Повозиться пришлось довольно долго, но все-таки мне, с помощью зубила и молотка, удалось полностью расчистить эти письмена. Я сидел на полу, пропотевший от макушки до подошв, разглядывал преобразившуюся реликвию и думал о том, что, возможно, письмена эти рассказывают о ее предназначении. Лично мне они, разумеется, ничего не говорили, но я знал, кому их нужно показать – когда-то я уже показывал блюдо, желая выяснить его историческую ценность.
Я сидел, чувствуя, как давит на плечи груз нежданно-негаданно появившихся проблем, я был потрясен и подавлен происшедшими событиями; злость прошла, сменившись безмерной усталостью и ощущением тревоги, готовой вот-вот воплотиться в чудовищные, зримые формы… Оставив инструменты и блюдо на полу, я поплелся в ванную.
А потом, уже добравшись до подушки, я громко сказал незримым наблюдателям: «А пошли вы все в задницу! Плевать я на вас хотел…» – и почти сразу провалился в черную пустоту, в которой мелькали какие-то тревожные полуобразы, постепенно приближаясь и неотвратимо сжимая кольцо…
Тревога не оставила меня и утром, когда я с тяжелой головой и гнуснейшим настроением потерянно бродил по квартире и все никак не мог заставить себя собираться на работу. Блюдо никуда не исчезло, оно все так же лежало на полу, усыпанное темно-зелеными шелушинками, и тусклые угловатые письмена выглядели зловеще, как надпись над вратами Дантова Ада. Слова псевдо-Кузи о грядущих больших неприятностях не давали мне покоя, и я внутренне готовился к самому худшему…

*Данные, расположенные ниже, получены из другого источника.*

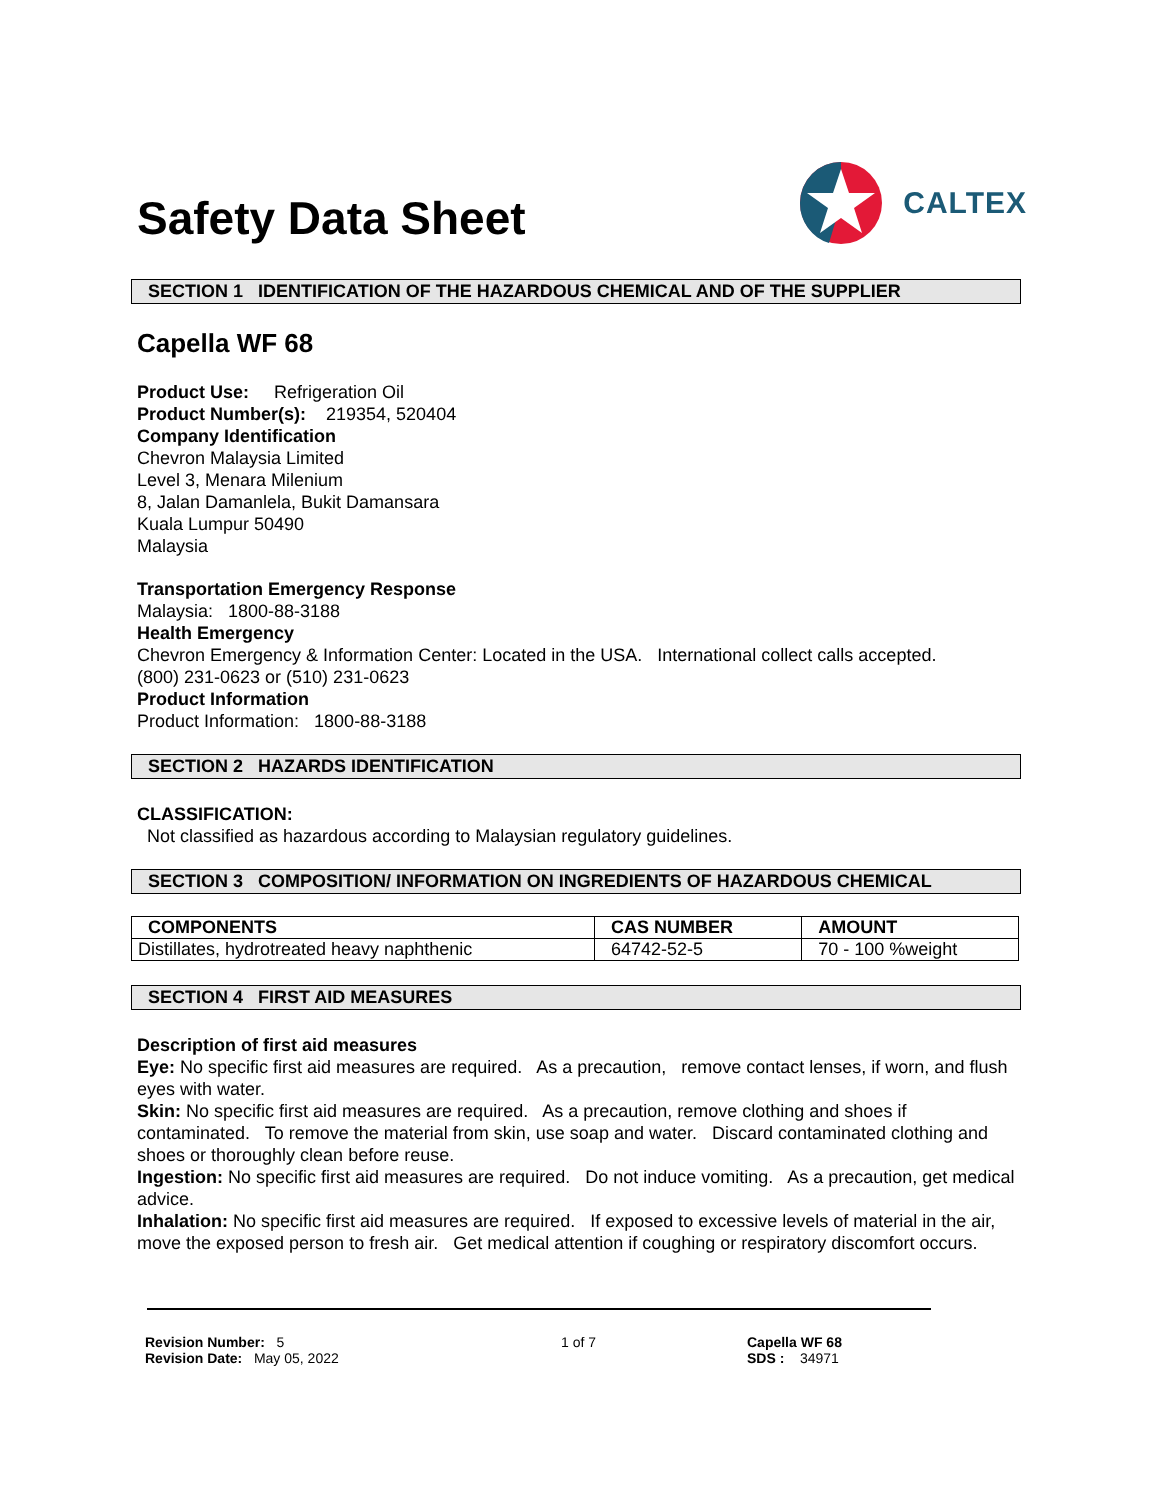Safety Data Sheet
CALTEX
SECTION 1 IDENTIFICATION OF THE HAZARDOUS CHEMICAL AND OF THE SUPPLIER
Capella WF 68
Product Use: Refrigeration Oil
Product Number(s): 219354, 520404
Company Identification
Chevron Malaysia Limited
Level 3, Menara Milenium
8, Jalan Damanlela, Bukit Damansara
Kuala Lumpur 50490
Malaysia
Transportation Emergency Response
Malaysia: 1800-88-3188
Health Emergency
Chevron Emergency & Information Center: Located in the USA. International collect calls accepted.
(800) 231-0623 or (510) 231-0623
Product Information
Product Information: 1800-88-3188
SECTION 2 HAZARDS IDENTIFICATION
CLASSIFICATION:
Not classified as hazardous according to Malaysian regulatory guidelines.
SECTION 3 COMPOSITION/ INFORMATION ON INGREDIENTS OF HAZARDOUS CHEMICAL
| COMPONENTS | CAS NUMBER | AMOUNT |
| --- | --- | --- |
| Distillates, hydrotreated heavy naphthenic | 64742-52-5 | 70 - 100 %weight |
SECTION 4 FIRST AID MEASURES
Description of first aid measures
Eye: No specific first aid measures are required. As a precaution, remove contact lenses, if worn, and flush eyes with water.
Skin: No specific first aid measures are required. As a precaution, remove clothing and shoes if contaminated. To remove the material from skin, use soap and water. Discard contaminated clothing and shoes or thoroughly clean before reuse.
Ingestion: No specific first aid measures are required. Do not induce vomiting. As a precaution, get medical advice.
Inhalation: No specific first aid measures are required. If exposed to excessive levels of material in the air, move the exposed person to fresh air. Get medical attention if coughing or respiratory discomfort occurs.
Revision Number: 5
Revision Date: May 05, 2022
1 of 7 Capella WF 68
SDS : 34971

Я вновь взял реликвию с собой, и весь день старался не думать ни о чем, кроме того дела, за которое получал зарплату… но допускал ошибку за ошибкой, а после обеденного перерыва и вовсе запорол задание – какая там работа, если сидишь в постоянном напряжении и ждешь, что вот-вот обрушится потолок или ворвутся в нас компьютерный центр лихие налетчики, паля из автоматов по беззащитным котягам…
Ближе к вечеру меня позвали к телефону. Я с замиранием сердца взял трубку, ожидая услышать какое-нибудь страшное известие, но это по междугородке звонила Алена.
– Андрюшенька, что там у тебя? Все в порядке? Помогли твои меры?
Я, конечно же, не собирался плакаться ей по поводу своих проблем. Я постарался придать голосу побольше бодрости и ответил:
– Полнейший порядок, Аленушка. Ноу проблемз.
– Ты что-нибудь выяснил?
– Попробую сегодня, проконсультируюсь у специалистов. А как твои дела?
Алена ответила, что уже взяла билет на завтрашний автобус, приедет в пятнадцать десять, но на работу, конечно, не пойдет – глупо, вернувшись из командировки во второй половине дня, идти на работу, да еще и в пятницу. Она предложила встретиться вечером и погулять (о моей квартире она даже не упоминала), и мы договорились, что завтра в семь я буду ждать ее на бульваре у швейной фабрики.